While I think its ending is a just a shade too ambiguous, Steve Rasnic Tem’s “Mister Ainsely” is otherwise a masterful tale that begins so innocently. Mister Ainsely is a widower increasingly withdrawn from the world. A campaign worker shows up at his door one day and faints from the site of all Ainsely’s taxidermy exhibits and the smell of formaldehyde. As Ainseley talks with him, we learn more and more of the gentle Ainsely’s strange circumstances.

Jason V. Brock’s “Satiety” is definitely not a woke story. This is another of Brock’s tales set in distant lands, here the opulence of modern Dubai where world famous – and financially quite successful — weird fiction writer Lord Vanderbulle goes every year for the gourmet delights of the Festival. He’s brough a young woman this year, Lyghes. She turns out to be a member of the Year Zero Literature Cancellation Society (that’s my term, not Brock’s) and fervently supports the cancellation of writers like Lovecraft and Roald Dahl on the basis of their supposedly appalling personal lives. Vanderbulle vigorously rebuts her and also laments the pathetic, banal, and logrolling nature of most weird fiction and its writers. And Brock names many – at least on the positive side – real writers of horror fiction as well as Joshi.
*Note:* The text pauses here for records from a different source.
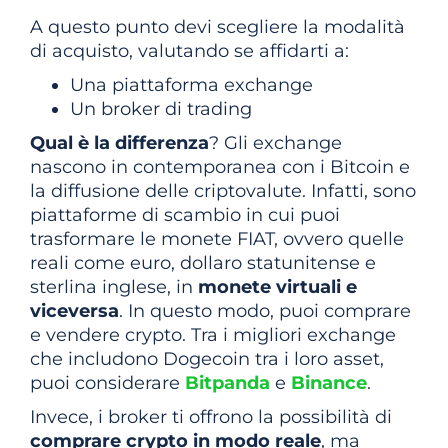
A questo punto devi scegliere la modalità
di acquisto, valutando se affidarti a:
Una piattaforma exchange
Un broker di trading
Qual è la differenza
? Gli exchange
nascono in contemporanea con i Bitcoin e
la diffusione delle criptovalute. Infatti, sono
piattaforme di scambio in cui puoi
trasformare le monete FIAT, ovvero quelle
reali come euro, dollaro statunitense e
sterlina inglese, in
monete virtuali e
viceversa
. In questo modo, puoi comprare
e vendere crypto. Tra i migliori exchange
che includono Dogecoin tra i loro asset,
puoi considerare
Bitpanda
e
Binance
.
Invece, i broker ti offrono la possibilità di
comprare crypto in modo reale
, ma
But, but, then we get the last page. It’s not only unexpected and horrifying. It also throws up, out of desert sands, some moral ambiguity and irony to all we’ve read before. It’s not many stories that could mix politics, literary aesthetics, speculation on the nature of artistic inspiration, and horror so well.

Provenance Unknown” is another impressive story from Stephen Woodworth, this time in the science fiction vein. It starts out with Erin Vance, seller of rare objects, going to dealer Aram to look at the fabled Aldon-Bennington object, something akin in its legendary status to the Holy Grail or Ark of the Covenant.  It seems to be a meteorite with alien life embedded in it, brought back by the doomed and mostly forgotten Aldon-Bennington Antarctic expedition of 1910.  Bennington alone survived. Aram seems strangely desperate to sell. Originally, he wants a million dollars for it and will charge $200,000 for the supporting documents. But he ends up letting Erin take the documents establishing provenance for free overnight. After looking at them, she has a strange dream in which she seems to be on the expedition. I admit I have a bias for stories involving polar exploration and horrors out of the past, but this one really does end unexpectedly with pleasing revelations and plot twists along the way.

The book also has four poems (rather another lie designating them as tales) from Ashley Dioses, Adam Bolivar, K. A. Opperman, and D. L. Meyers.